Trivia Bits 16 September

 

Galdhopiggen Norway

Galdhopiggen (pictured) is the highest mountain in Norway, Scandinavia and Northern Europe, at 2,469 m (8,100 ft) above sea level.

The pink ball is worth six points in a game of snooker.

French apothecary and reputed seer Michel de Nostredame better known as Nostradamus is noted for his quatrains and predictions contained in his book Les Propheties, the first edition of which appeared in 1555.

The 1972 Summer Olympics, officially known as the Games of the XX Olympiad, held in Munich, West Germany, from August 26 to September 11, 1972, which was largely overshadowed by the Munich massacre in which eleven Israeli athletes and coaches, a West German police officer, and five Black September terrorists were killed.

Charon is the largest moon of the dwarf planet Pluto which was discovered in 1978 by the United States Naval Observatory Flagstaff Station (NOFS)and may also be referred to as (134340) Pluto I.

The 2007 non-fiction book Lone Survivor, written by Marcus Lutrell is set in Afghanistan with the film, Lone Survivor, starring Mark Wahlberg, Taylor Kitsch, Ben Foster, Emile Hirsch, Eric Bana, and Alexander Ludwig and was released on January 10, 2014.

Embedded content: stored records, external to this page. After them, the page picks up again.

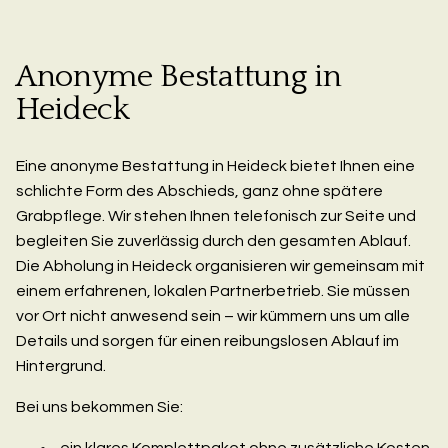
Anonyme Bestattung in
Heideck
Eine anonyme Bestattung in Heideck bietet Ihnen eine
schlichte Form des Abschieds, ganz ohne spätere
Grabpflege. Wir stehen Ihnen telefonisch zur Seite und
begleiten Sie zuverlässig durch den gesamten Ablauf.
Die Abholung in Heideck organisieren wir gemeinsam mit
einem erfahrenen, lokalen Partnerbetrieb. Sie müssen
vor Ort nicht anwesend sein – wir kümmern uns um alle
Details und sorgen für einen reibungslosen Ablauf im
Hintergrund.
Bei uns bekommen Sie:
ein klares Komplettpaket ohne zusätzliche Kosten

Clootie dumplings originated in Scotland and is made with flour, breadcrumbs, dried fruit, suet, sugar and spice with some milk to bind it, and sometimes golden syrup mixed well into a dough, then wrapped up in a floured cloth, placed in a large pan of boiling water and simmered for a couple of hours before being lifted out and dried before the fire or in an oven.

Dark eggplant skins were historically used by aristocratic women in China to make black dye, which they often used to stain their teeth to a black lustre which in Japan is called ohaguro.

The 1934 published novella by English writer James Hilton that featured the character Mr Chipping was Goodbye Mr Chips and has been adapted into two films and two television adaptations.

Georgie Porgie is a popular English language nursery rhyme in which Georgie Porgie kissed the girls and made them cry with the first recorded version of the rhyme collected by James Orchard Halliwell in the mid-19th century.